Critter stirs electricity trouble late Friday

For more than 4,200 county and city residents, and one small mysterious animal of some kind, it was lights out at 10:42 p.m. Friday.

La Plata Electric Association spokeswoman Indiana Reed said they weren’t sure what kind of animal it was – the kind that crawl and climb around and get into things – but something interfered with electrical equipment Friday night in Durango and caused a power outage.

“It was probably a squirrel or a raccoon, as opposed to a deer or something like that,” she said. “They don’t typically get into the system.”

Whatever was found in a westside substation, to put it mildly, it was the last hurrah for the critter.

“It interfered with a hot wire, so when that happens, the circuits all just open up, just in case, so it took us some time to find out exactly where it was,” Reed said.

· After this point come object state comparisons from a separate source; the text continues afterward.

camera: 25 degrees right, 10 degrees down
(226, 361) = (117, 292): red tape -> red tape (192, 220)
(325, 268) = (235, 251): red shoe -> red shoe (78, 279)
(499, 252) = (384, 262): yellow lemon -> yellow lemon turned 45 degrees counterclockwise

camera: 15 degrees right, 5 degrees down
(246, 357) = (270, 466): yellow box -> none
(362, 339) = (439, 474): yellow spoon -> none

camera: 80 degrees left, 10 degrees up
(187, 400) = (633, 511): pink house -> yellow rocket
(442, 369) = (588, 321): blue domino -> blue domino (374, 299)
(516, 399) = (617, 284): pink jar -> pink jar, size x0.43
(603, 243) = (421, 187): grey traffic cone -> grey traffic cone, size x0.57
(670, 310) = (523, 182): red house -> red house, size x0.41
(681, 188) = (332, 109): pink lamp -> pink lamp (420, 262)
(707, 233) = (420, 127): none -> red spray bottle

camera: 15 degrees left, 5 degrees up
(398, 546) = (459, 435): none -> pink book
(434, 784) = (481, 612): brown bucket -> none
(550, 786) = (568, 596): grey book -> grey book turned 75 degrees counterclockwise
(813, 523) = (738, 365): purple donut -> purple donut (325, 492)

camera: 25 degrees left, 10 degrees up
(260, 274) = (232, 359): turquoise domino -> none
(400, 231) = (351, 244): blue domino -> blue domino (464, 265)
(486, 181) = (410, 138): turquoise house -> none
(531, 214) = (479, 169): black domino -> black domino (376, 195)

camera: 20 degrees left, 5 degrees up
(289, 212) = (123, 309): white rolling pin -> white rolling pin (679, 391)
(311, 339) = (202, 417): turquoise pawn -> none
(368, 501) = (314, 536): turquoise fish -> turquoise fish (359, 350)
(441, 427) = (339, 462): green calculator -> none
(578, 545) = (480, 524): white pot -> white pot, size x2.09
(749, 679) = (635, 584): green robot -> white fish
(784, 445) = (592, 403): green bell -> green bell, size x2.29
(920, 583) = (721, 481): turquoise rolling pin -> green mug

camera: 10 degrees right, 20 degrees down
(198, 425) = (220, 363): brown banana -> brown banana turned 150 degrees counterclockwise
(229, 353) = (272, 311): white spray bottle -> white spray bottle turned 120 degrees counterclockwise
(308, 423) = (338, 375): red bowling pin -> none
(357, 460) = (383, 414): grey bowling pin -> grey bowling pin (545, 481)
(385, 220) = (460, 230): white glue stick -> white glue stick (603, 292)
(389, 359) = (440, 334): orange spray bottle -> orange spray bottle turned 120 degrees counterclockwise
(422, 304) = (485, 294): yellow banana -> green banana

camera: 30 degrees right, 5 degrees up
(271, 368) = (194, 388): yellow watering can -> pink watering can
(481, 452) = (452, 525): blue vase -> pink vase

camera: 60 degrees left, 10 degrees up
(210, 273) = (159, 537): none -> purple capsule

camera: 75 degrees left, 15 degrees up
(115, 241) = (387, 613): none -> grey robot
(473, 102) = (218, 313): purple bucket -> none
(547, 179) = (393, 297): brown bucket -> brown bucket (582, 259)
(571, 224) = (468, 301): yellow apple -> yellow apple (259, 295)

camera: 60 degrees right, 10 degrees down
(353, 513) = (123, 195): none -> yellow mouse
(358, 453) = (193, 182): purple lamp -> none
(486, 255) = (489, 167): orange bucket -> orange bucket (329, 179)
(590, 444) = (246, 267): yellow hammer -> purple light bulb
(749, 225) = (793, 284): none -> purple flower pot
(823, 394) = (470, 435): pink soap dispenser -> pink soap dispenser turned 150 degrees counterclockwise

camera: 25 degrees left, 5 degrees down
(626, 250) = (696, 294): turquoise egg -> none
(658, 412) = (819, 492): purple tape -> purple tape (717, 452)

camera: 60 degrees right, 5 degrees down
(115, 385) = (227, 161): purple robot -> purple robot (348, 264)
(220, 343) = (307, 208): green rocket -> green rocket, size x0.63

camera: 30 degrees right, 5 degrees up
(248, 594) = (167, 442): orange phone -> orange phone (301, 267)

She said two substations were affected: the Westside substation near Greenmount Cemetery, which provides power along U.S. Highway 160 west, the Tech Center, the Crestview neighborhood and the northwest part of Main Avenue downtown; and the Trimble-area substation, which provides power for the southern Animas Valley.

Crews restored power to the 2,357 customers in the Trimble area just before midnight. Then they focused on removing the animal from the lines of the Westside substation and began testing and repairs, finally resupplying power to the remaining 1,891 customers in Durango around 1:30 a.m.